Les cérémonials des fêtes religieuses et autres jours fériés sont souvent source de “tourmente” pour L’hadj Mohamed tant ils lui rappellent le foyer familial dont il est privé. De temps à autre, il le retrouve aux côtés de sa soeur qui réside à Tipaza et à qui il rend visite à la faveur d’autorisations accordées par la direction du centre pour une durée d’un mois. “Ces autorisations sont une protection pour les pensionnaires, elles nous permettent de les retrouver en cas d’incidents de parcours”, explique l’éducatrice.
Les pensionnaires, c’est ma “nouvelle famille”
Pour M. Belkacem, les locataires de ce centre, réservé aux hommes, constituent également sa “nouvelle famille” depuis le Ramadan écoulé, période à laquelle il a décidé de rejoindre cet établissement après avoir divorcé de son épouse. “Je ne pouvais plus m’entendre avec elle, je l’ai quittée et laissé le domicile familial à mes trois enfants. J’avais besoin de tout abandonner derrière moi et fuir les problèmes”, a-t-il témoigné.
Ce retraité de la fonction publique a fêté récemment ses 64 ans à la Mecque en Arabie Saoudite où il a accompli le rite du hadj grâce à une initiative du ministère de tutelle et s’apprête, à l’instar de “Khalti Louiza”, à effectuer prochainement sa première Omra.
Une perspective qui le remplit de joie, soutient-il, avant d’assurer qu’il trouve aussi son bonheur dans les tâches de bricolage et de jardinage qui s’offrent à lui dans le centre. “Cela occupe bien mes journées!”, ajoute-t-il, avant d’avouer avoir retrouvé, aux côtés des autres pensionnaires, une “certaine joie de vivre”, du reste bien évidente à travers sa bonhomie.
Les retrouvailles avec les locataires d’autres pensions apportent, à chaque occasion, leur lot de joie et de partage, dit-il, tout en se réjouissant de fêter le Mawlid Ennabaoui comme si c’était “à la maison”.
L’espace de quelques heures, la joie de “ne pas se sentir seul” prend le dessus sur la tristesse des ressassements d’un passé tourmenté.
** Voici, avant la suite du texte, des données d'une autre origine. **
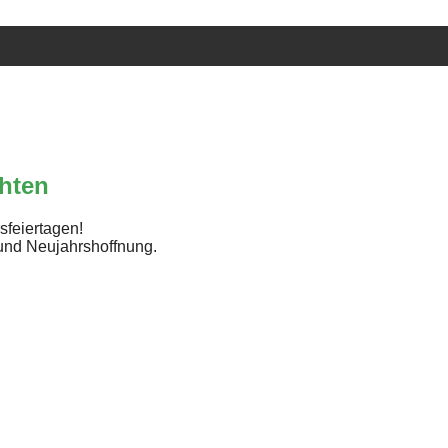
hten
sfeiertagen!
und Neujahrshoffnung.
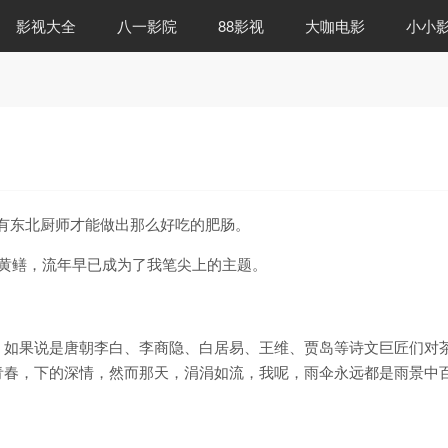
影视大全
八一影院
88影视
大咖电影
小小
有东北厨师才能做出那么好吃的肥肠。
黄鳝，流年早已成为了我笔尖上的主题。
，如果说是唐朝李白、李商隐、白居易、王维、贾岛等诗文巨匠们对
青春，下的深情，然而那天，涓涓如流，我呢，雨伞永远都是雨景中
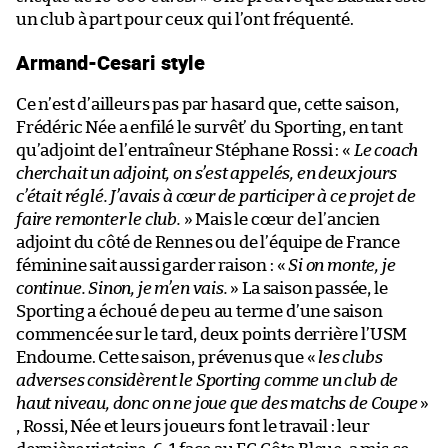
un club à part pour ceux qui l’ont fréquenté.
Armand-Cesari style
Ce n’est d’ailleurs pas par hasard que, cette saison,
Frédéric Née a enfilé le survêt’ du Sporting, en tant
qu’adjoint de l’entraîneur Stéphane Rossi : «
Le coach
cherchait un adjoint, on s’est appelés, en deux jours
c’était réglé. J’avais à cœur de participer à ce projet de
faire remonter le club.
» Mais le cœur de l’ancien
adjoint du côté de Rennes ou de l’équipe de France
féminine sait aussi garder raison : «
Si on monte, je
continue. Sinon, je m’en vais.
» La saison passée, le
Sporting a échoué de peu au terme d’une saison
commencée sur le tard, deux points derrière l’USM
Endoume. Cette saison, prévenus que «
les clubs
adverses considèrent le Sporting comme un club de
haut niveau, donc on ne joue que des matchs de Coupe
»
, Rossi, Née et leurs joueurs font le travail : leur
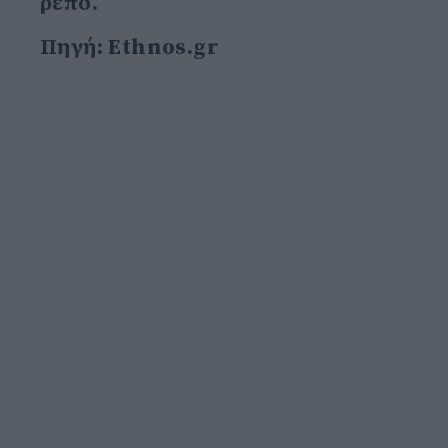
ρεπό.
Πηγή: Ethnos.gr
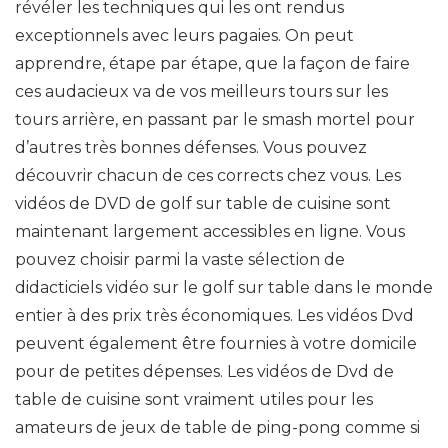
révéler les techniques qui les ont rendus
exceptionnels avec leurs pagaies. On peut
apprendre, étape par étape, que la façon de faire
ces audacieux va de vos meilleurs tours sur les
tours arrière, en passant par le smash mortel pour
d’autres très bonnes défenses. Vous pouvez
découvrir chacun de ces corrects chez vous. Les
vidéos de DVD de golf sur table de cuisine sont
maintenant largement accessibles en ligne. Vous
pouvez choisir parmi la vaste sélection de
didacticiels vidéo sur le golf sur table dans le monde
entier à des prix très économiques. Les vidéos Dvd
peuvent également être fournies à votre domicile
pour de petites dépenses. Les vidéos de Dvd de
table de cuisine sont vraiment utiles pour les
amateurs de jeux de table de ping-pong comme si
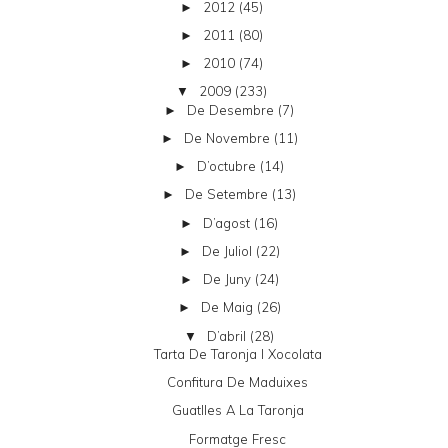
2012
(45)
►
2011
(80)
►
2010
(74)
►
2009
(233)
▼
De Desembre
(7)
►
De Novembre
(11)
►
D’octubre
(14)
►
De Setembre
(13)
►
D’agost
(16)
►
De Juliol
(22)
►
De Juny
(24)
►
De Maig
(26)
►
D’abril
(28)
▼
Tarta De Taronja I Xocolata
Confitura De Maduixes
Guatlles A La Taronja
Formatge Fresc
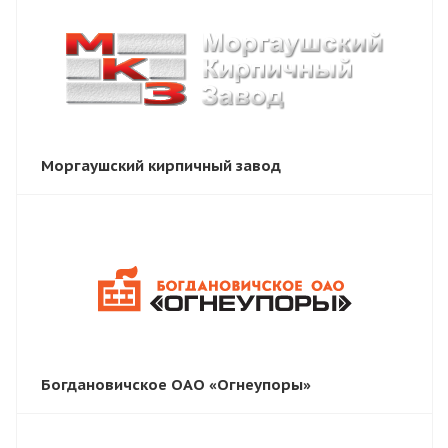
Моргаушский кирпичный завод
Богдановичское ОАО «Огнеупоры»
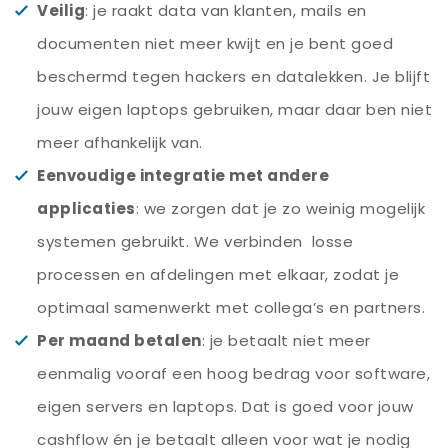
Veilig
: je raakt data van klanten, mails en
documenten niet meer kwijt en je bent goed
beschermd tegen hackers en datalekken. Je blijft
jouw eigen laptops gebruiken, maar daar ben niet
meer afhankelijk van.
Eenvoudige integratie met andere
applicaties
: we zorgen dat je zo weinig mogelijk
systemen gebruikt. We verbinden losse
processen en afdelingen met elkaar, zodat je
optimaal samenwerkt met collega’s en partners.
Per maand betalen
: je betaalt niet meer
eenmalig vooraf een hoog bedrag voor software,
eigen servers en laptops. Dat is goed voor jouw
cashflow én je betaalt alleen voor wat je nodig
C’est à cela qu’a voulu s’arracher, le temps d’une célébration, A. Meriem, une mère de famille que le divorce et l’absence d’une quelconque issue ont fait échouer au centre de Dely-Brahim. “Mon mari me traitait mal, mais je l’ai supporté pendant dix ans pour ne pas divorcer. C’est ma belle-mère qui l’a pressé d’en arriver là”, lâche-t-elle sur un ton de dépit.
Au départ, cette quadragénaire a trouvé refuge chez son frère qui a, à son tour, fini par céder aux pressions de son épouse qui le persuadait de chasser sa sœur. “J’ai deux sœurs mariées qui veulent bien me recueillir chez elles, mais ce n’est pas une solution”, poursuit-elle, estimant que les visites de sa fille, son seul enfant, lui procurent un “bonheur indescriptible”.
Derrière des expressions de joie, tous les pensionnaires semblent dissimuler des récits aussi troublants les uns que les autres. Pour tous, la vie continue “quand même” dans les établissements d’accueil qui les prémunissent des vicissitudes et autres dangers de la rue, mais ils sont tous d’accord que “rien ne vaut le bonheur et le confort du chez soi”.